#### [Extracted entries]
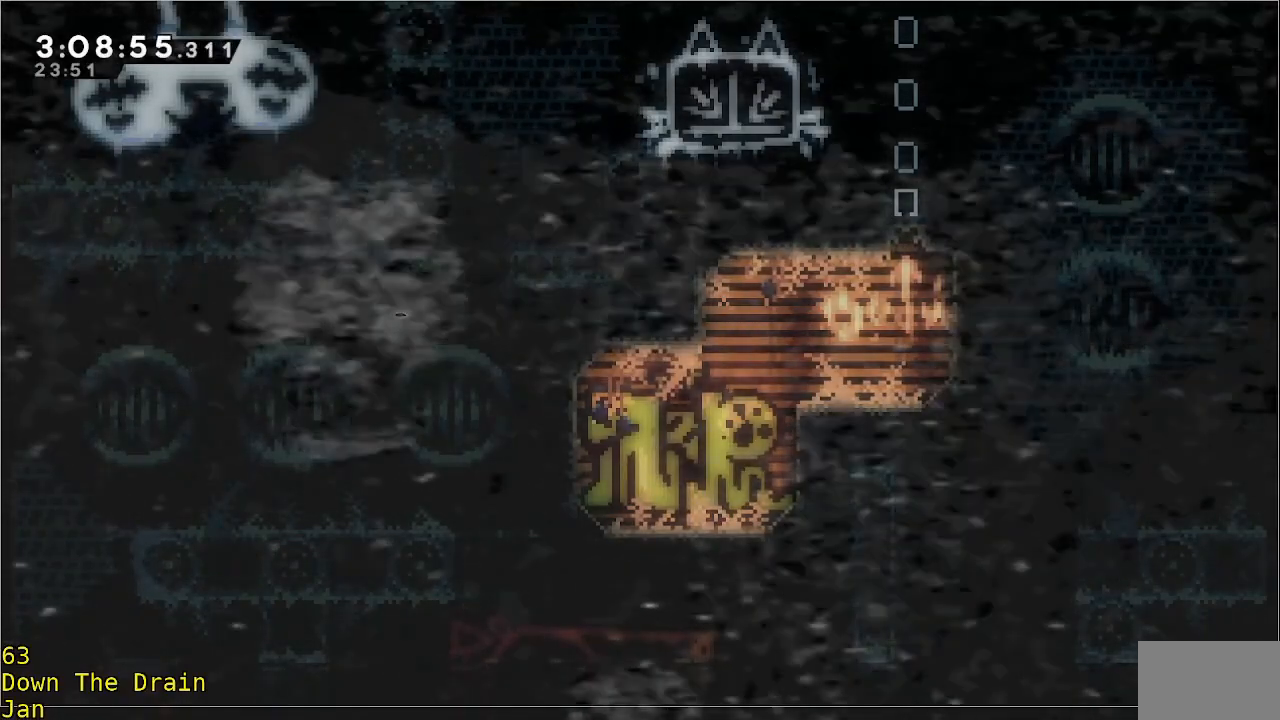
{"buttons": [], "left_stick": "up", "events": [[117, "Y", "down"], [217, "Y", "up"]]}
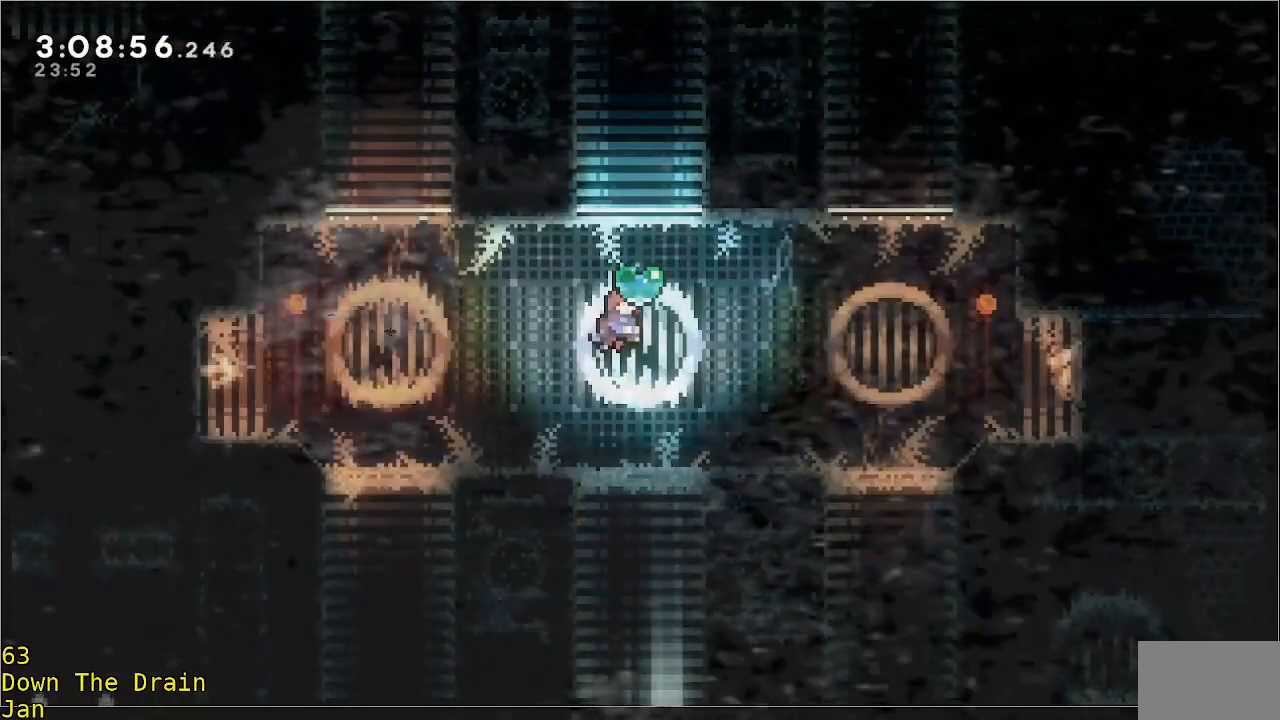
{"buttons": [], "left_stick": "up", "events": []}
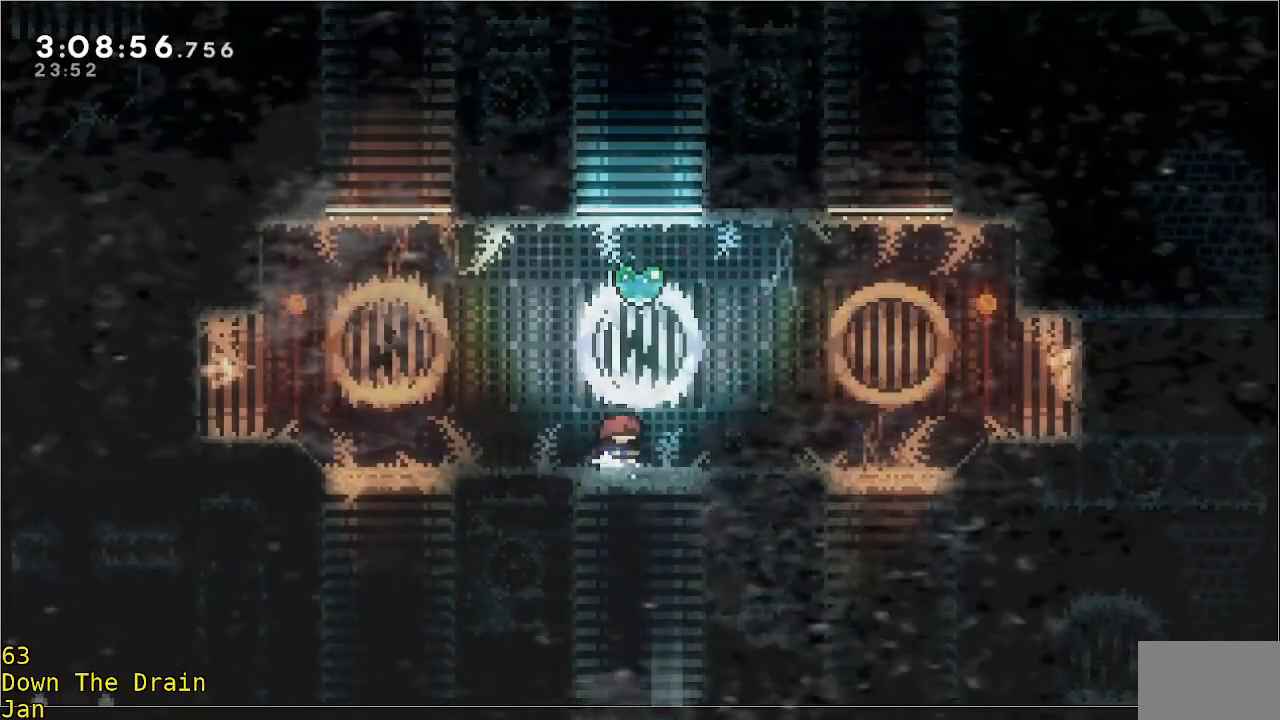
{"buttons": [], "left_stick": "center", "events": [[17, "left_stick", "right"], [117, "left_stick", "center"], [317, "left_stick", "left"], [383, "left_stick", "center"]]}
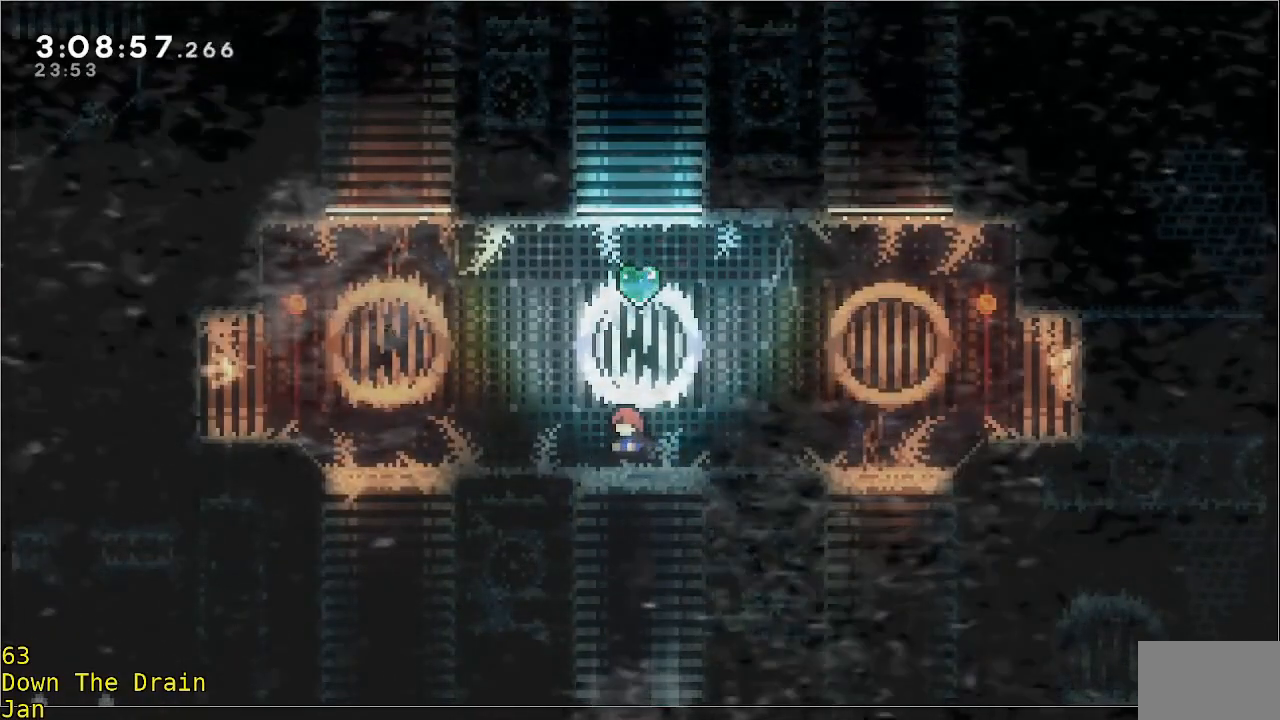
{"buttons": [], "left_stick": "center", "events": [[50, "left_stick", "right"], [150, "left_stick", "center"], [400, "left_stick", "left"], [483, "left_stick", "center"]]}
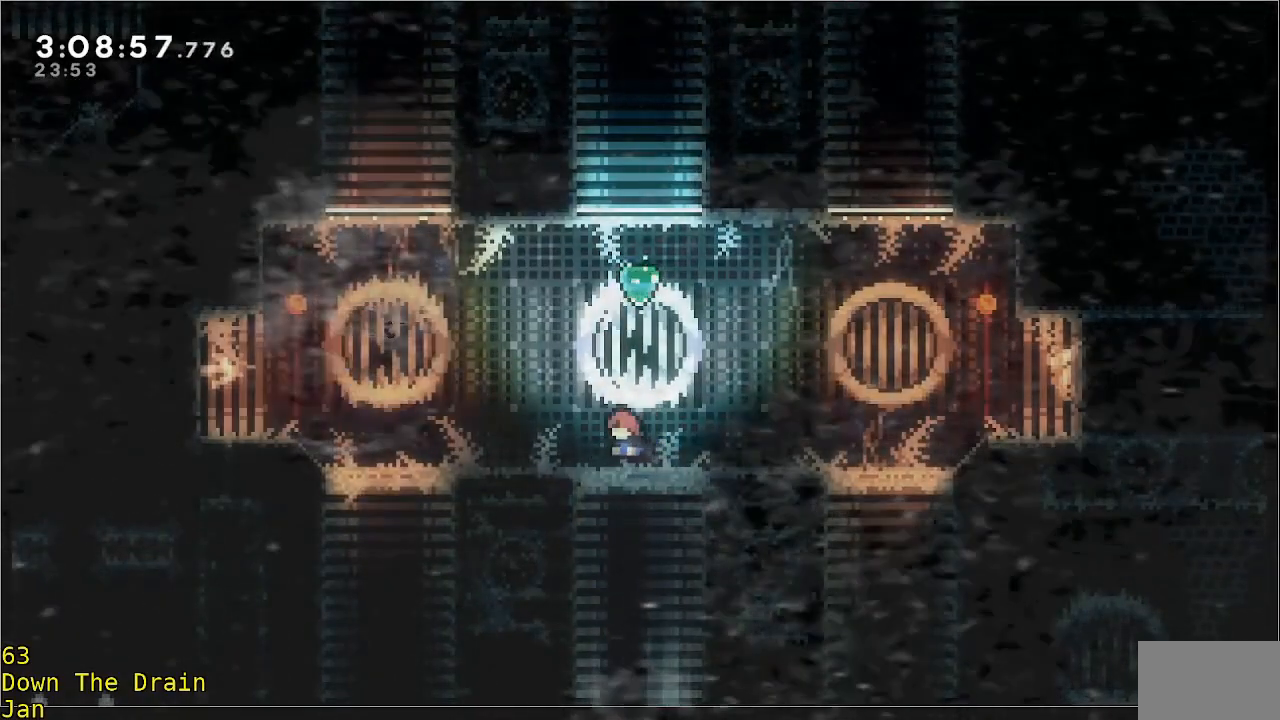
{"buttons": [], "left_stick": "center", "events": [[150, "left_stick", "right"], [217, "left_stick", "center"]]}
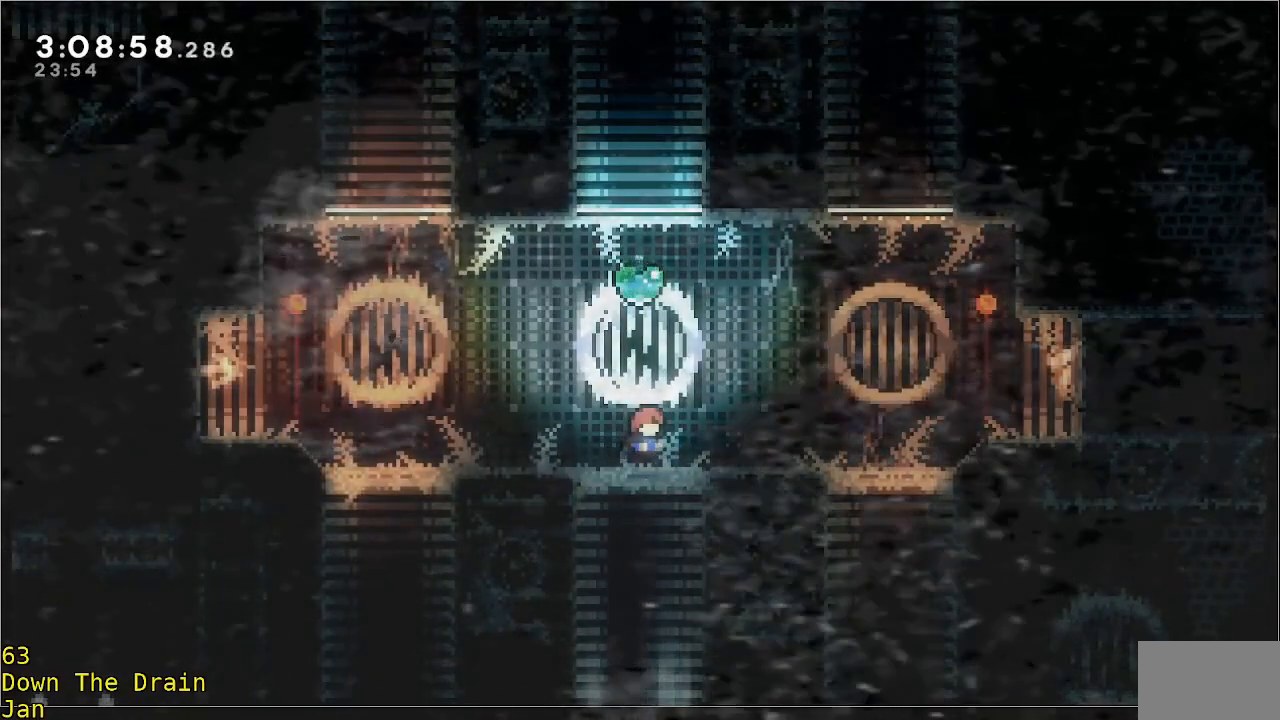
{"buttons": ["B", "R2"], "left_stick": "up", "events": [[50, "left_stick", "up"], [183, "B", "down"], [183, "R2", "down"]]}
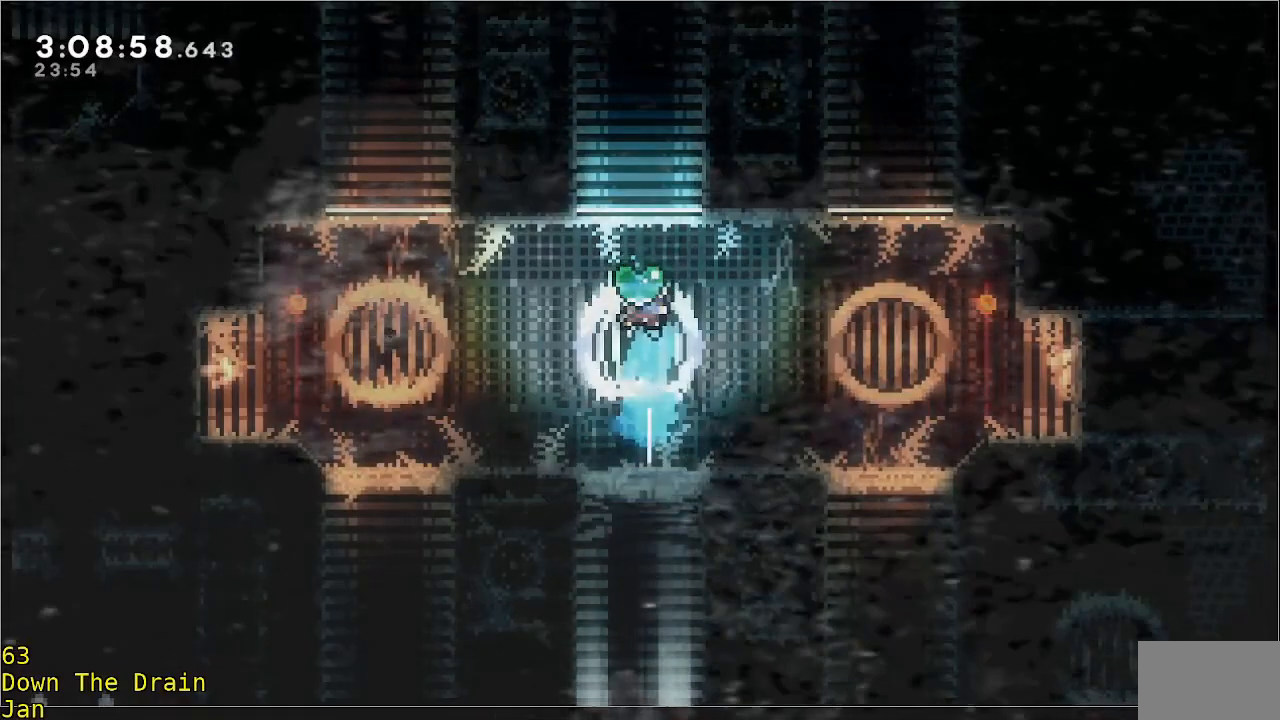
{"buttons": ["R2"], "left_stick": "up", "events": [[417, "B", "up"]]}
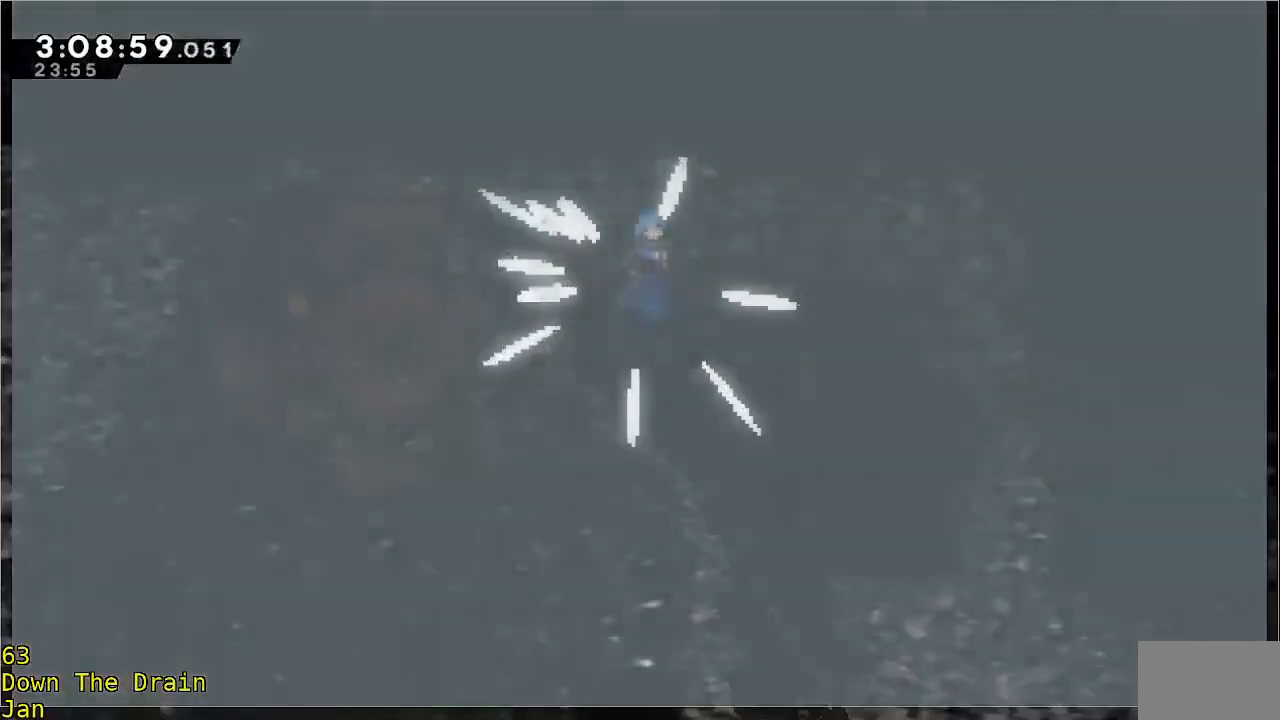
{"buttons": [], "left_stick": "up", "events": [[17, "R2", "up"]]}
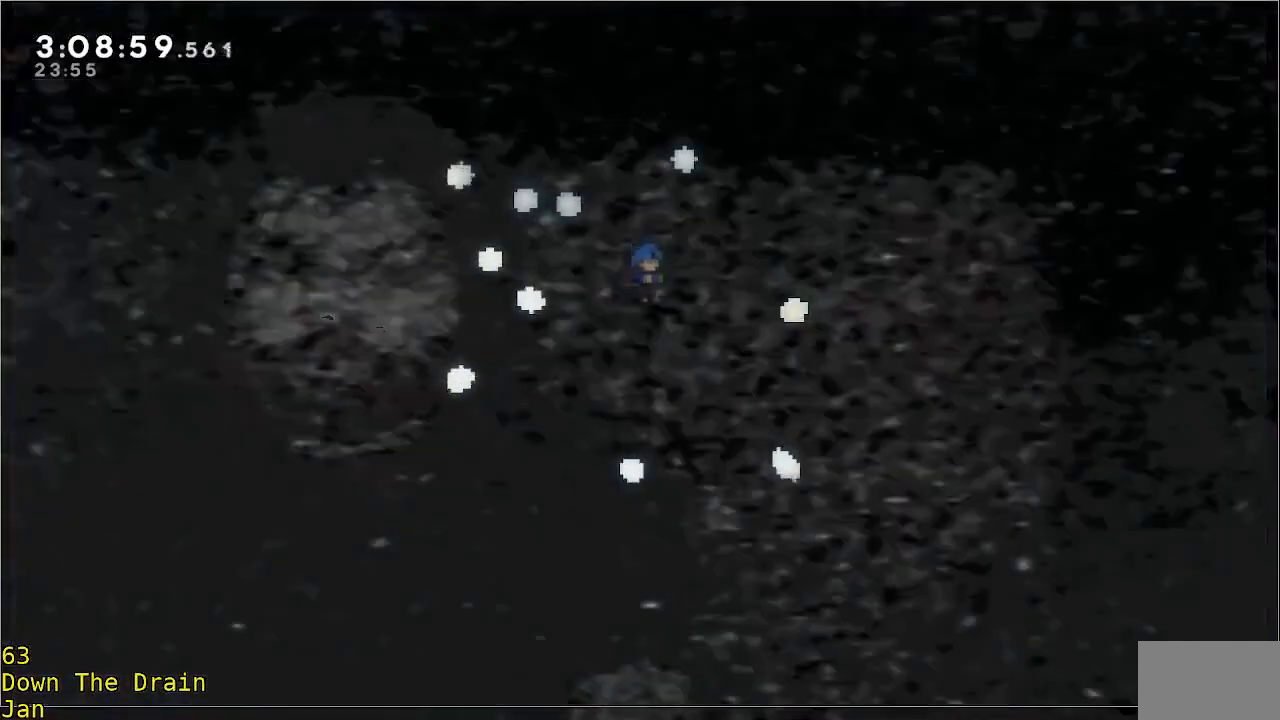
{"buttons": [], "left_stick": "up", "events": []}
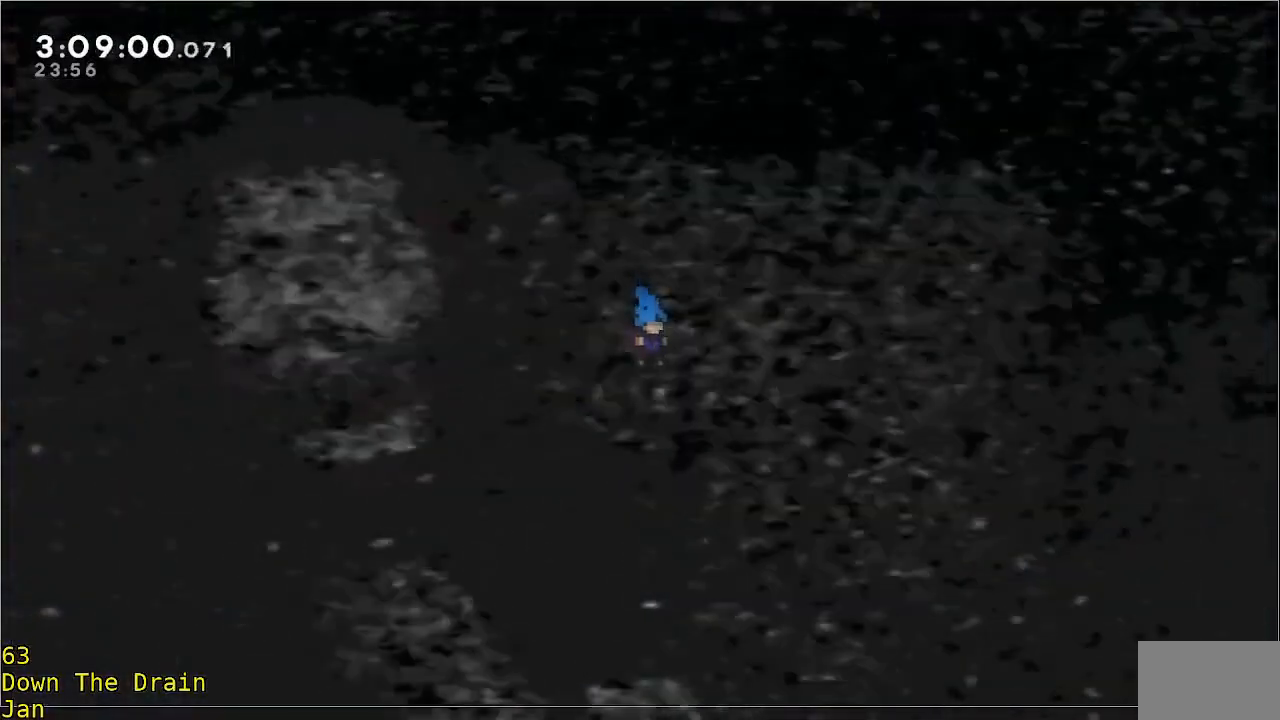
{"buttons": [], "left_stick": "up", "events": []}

#### [Prompt]
Please copy every line of the records above in which "center" appears.

#### [Solution for this task]
{"buttons": [], "left_stick": "center", "events": [[17, "left_stick", "right"], [117, "left_stick", "center"], [317, "left_stick", "left"], [383, "left_stick", "center"]]}
{"buttons": [], "left_stick": "center", "events": [[50, "left_stick", "right"], [150, "left_stick", "center"], [400, "left_stick", "left"], [483, "left_stick", "center"]]}
{"buttons": [], "left_stick": "center", "events": [[150, "left_stick", "right"], [217, "left_stick", "center"]]}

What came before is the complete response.